+++ GIVEN INFORMATION +++
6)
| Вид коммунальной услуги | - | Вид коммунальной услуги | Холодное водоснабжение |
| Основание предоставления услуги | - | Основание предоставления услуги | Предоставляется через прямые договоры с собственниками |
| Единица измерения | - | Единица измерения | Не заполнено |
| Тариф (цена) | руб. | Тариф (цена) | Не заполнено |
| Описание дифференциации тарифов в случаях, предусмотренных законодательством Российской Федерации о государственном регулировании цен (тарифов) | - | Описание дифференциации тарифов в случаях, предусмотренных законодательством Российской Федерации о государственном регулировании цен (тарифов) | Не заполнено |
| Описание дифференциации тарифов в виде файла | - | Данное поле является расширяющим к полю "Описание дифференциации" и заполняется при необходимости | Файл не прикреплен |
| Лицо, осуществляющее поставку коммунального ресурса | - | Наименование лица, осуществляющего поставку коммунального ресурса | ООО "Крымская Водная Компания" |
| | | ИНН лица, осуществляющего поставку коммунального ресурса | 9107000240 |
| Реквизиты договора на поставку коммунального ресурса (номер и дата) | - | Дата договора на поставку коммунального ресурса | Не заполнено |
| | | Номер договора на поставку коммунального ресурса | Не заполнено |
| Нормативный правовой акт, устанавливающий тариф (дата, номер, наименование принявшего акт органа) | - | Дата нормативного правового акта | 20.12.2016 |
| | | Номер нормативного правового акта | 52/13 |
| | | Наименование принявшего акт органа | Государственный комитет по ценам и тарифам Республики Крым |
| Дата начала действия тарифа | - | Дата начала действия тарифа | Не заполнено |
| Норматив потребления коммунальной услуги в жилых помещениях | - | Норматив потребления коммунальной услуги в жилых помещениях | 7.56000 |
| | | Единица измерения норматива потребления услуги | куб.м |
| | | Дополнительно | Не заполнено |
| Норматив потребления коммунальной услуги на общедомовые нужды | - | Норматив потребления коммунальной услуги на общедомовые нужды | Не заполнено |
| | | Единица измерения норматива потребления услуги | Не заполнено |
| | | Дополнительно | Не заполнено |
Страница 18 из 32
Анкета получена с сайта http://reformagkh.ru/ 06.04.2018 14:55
+++
+++ GIVEN INFORMATION +++
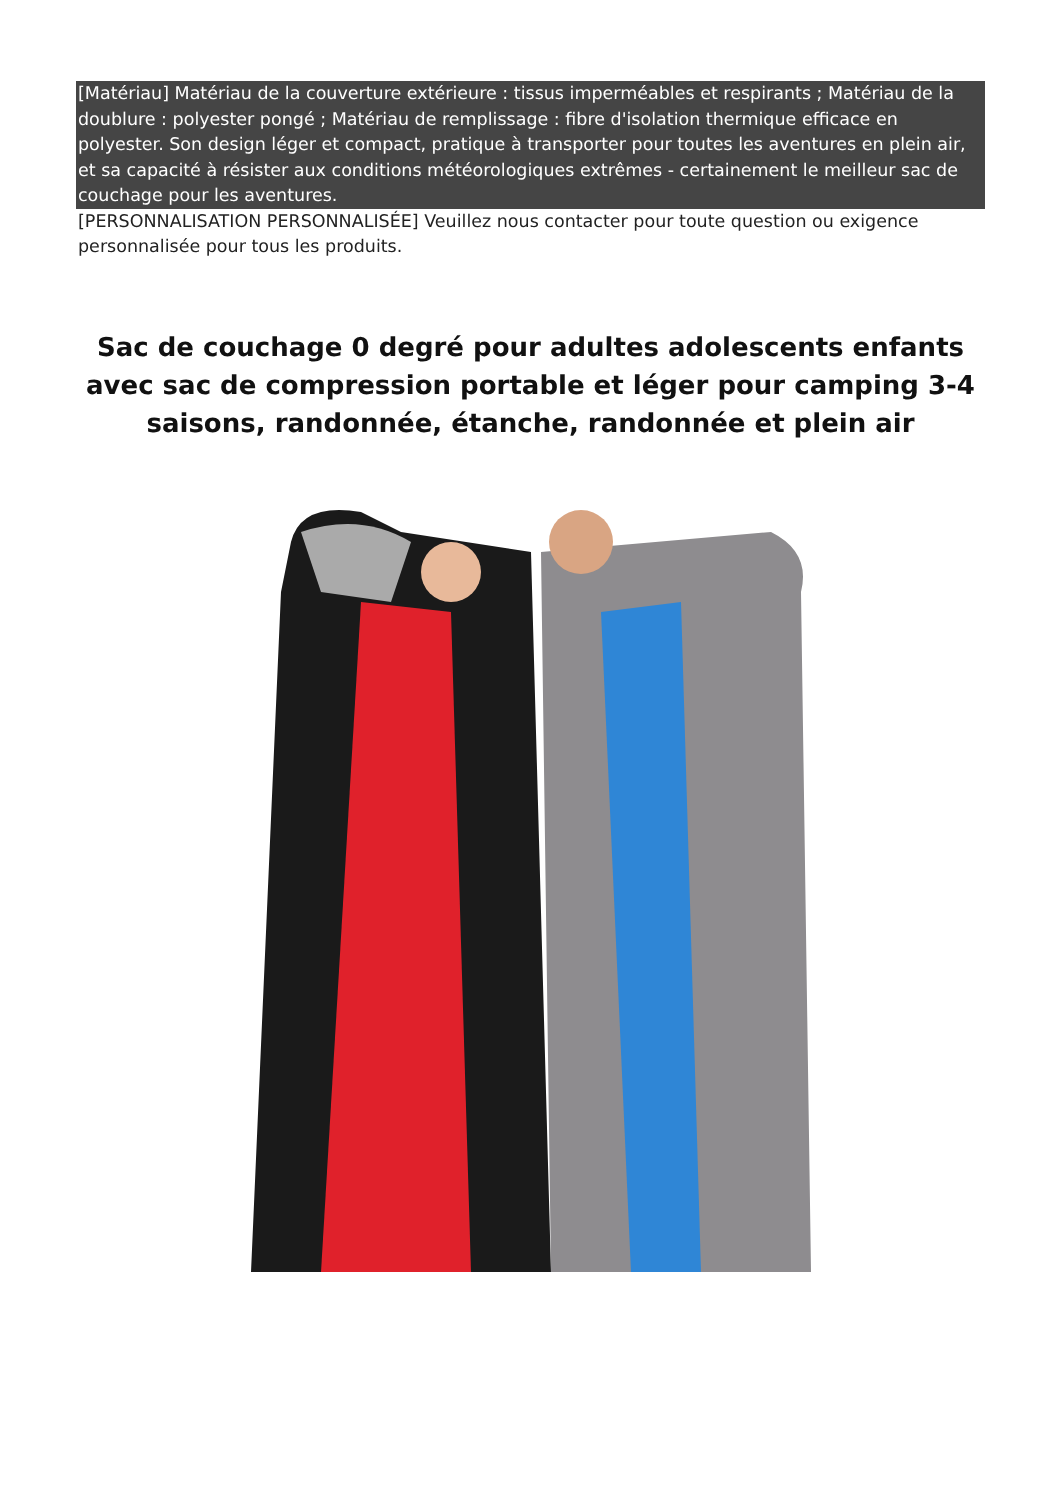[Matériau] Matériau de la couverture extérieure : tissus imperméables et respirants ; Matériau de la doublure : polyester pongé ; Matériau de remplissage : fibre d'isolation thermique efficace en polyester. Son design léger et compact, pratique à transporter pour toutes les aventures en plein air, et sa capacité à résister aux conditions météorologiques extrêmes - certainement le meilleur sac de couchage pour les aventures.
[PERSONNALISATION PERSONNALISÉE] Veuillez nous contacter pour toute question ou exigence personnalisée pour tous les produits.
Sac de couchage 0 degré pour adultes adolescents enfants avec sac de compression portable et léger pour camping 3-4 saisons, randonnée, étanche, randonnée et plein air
+++
▸ WHAT IS NEEDED
Going through the listing above, copy out every line that has the string "осуществляющего".

▸ PROBLEM SOLUTION
| Лицо, осуществляющее поставку коммунального ресурса | - | Наименование лица, осуществляющего поставку коммунального ресурса | ООО "Крымская Водная Компания" |
| | | ИНН лица, осуществляющего поставку коммунального ресурса | 9107000240 |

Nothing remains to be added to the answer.